La Academia Francesa, fundada por Richelieu en 1635, tenía en su origen, como principal función, dar reglas seguras al idioma. La cuestión era importante pues en esa época, en Francia, aparte de existencia dialectos, se observaba una gran separación entre el habla popular y el habla culta.
Pero pese al carácter obligatorio de las normas
emanadas de la Academia, la distancia entre ambas formas de expresarse siguió
creciendo hasta que, un buen día, siglo y medio más tarde, llegó la Revolución
Francesa.
Como es sabido, según la fonética francesa, el
diptongo “oi” se pronuncia como “uá” (p. ej.: bois, bosque o madera, suena
“bua”), pero resultaba que en el francés culto se pronunciaba como “e” abierta;
es decir, los nobles no decían “bua” para decir bosque, sino “be”.

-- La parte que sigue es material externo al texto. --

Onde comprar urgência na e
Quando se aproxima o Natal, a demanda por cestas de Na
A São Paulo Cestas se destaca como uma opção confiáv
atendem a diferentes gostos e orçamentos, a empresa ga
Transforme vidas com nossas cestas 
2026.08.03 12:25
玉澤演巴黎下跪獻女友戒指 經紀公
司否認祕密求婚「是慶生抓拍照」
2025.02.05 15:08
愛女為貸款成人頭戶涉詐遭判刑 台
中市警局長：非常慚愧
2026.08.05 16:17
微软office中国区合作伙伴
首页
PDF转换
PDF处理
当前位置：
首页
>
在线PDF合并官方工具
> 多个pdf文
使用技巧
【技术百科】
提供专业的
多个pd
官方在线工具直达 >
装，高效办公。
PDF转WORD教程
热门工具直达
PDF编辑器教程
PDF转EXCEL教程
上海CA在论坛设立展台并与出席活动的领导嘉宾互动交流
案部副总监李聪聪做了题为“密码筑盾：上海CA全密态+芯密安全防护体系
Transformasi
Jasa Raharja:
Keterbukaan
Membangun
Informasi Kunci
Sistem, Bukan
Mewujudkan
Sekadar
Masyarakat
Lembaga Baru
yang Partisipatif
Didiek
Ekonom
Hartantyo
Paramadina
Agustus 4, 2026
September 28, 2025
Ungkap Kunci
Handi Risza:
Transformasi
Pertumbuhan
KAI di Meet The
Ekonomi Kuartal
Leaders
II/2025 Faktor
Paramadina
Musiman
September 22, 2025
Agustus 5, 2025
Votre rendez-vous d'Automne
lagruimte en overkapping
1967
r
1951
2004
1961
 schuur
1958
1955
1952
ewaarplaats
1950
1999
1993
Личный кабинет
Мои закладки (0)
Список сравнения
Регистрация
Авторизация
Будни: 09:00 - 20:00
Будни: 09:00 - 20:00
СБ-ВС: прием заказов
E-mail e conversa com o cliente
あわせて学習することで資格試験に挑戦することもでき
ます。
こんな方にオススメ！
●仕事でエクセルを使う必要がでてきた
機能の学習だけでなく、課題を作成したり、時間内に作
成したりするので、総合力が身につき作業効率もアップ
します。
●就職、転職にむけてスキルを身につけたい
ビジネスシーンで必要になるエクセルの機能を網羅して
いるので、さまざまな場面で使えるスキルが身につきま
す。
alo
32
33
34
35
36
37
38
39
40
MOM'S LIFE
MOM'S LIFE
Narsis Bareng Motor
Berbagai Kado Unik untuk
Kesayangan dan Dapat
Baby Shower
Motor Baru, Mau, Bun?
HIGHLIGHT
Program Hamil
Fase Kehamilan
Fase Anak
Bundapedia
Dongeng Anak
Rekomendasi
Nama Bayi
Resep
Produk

Esto fue la perdición para bastantes aristócratas
pues los revolucionarios, a quienes decían de sí mismos que pertenecían al
pueblo llano, les ponían a leer en voz alta algún texto en el que aparecían
palabras que contenían el fonema “oi”. Por un automatismo mental, muchos no
podían evitarlo y se les escapaba algún “pé” por “pua” (pois, guisante), “me” por “mua” (mois, mes) o “fe” por “fua” (foi,
fe), delatando así su pertenencia a la clase alta y, por lo tanto, poniéndose
ellos solitos caminos del cadalso
Desde entonces el patriciado aprendió, quieras que
no, por simple espíritu de supervivencia, la normativa de l’Académie y así el idioma francés se unificó. No hizo falta nueva preceptiva
académica al respecto.
A la fuerza ahorcan (bueno, guillotinan).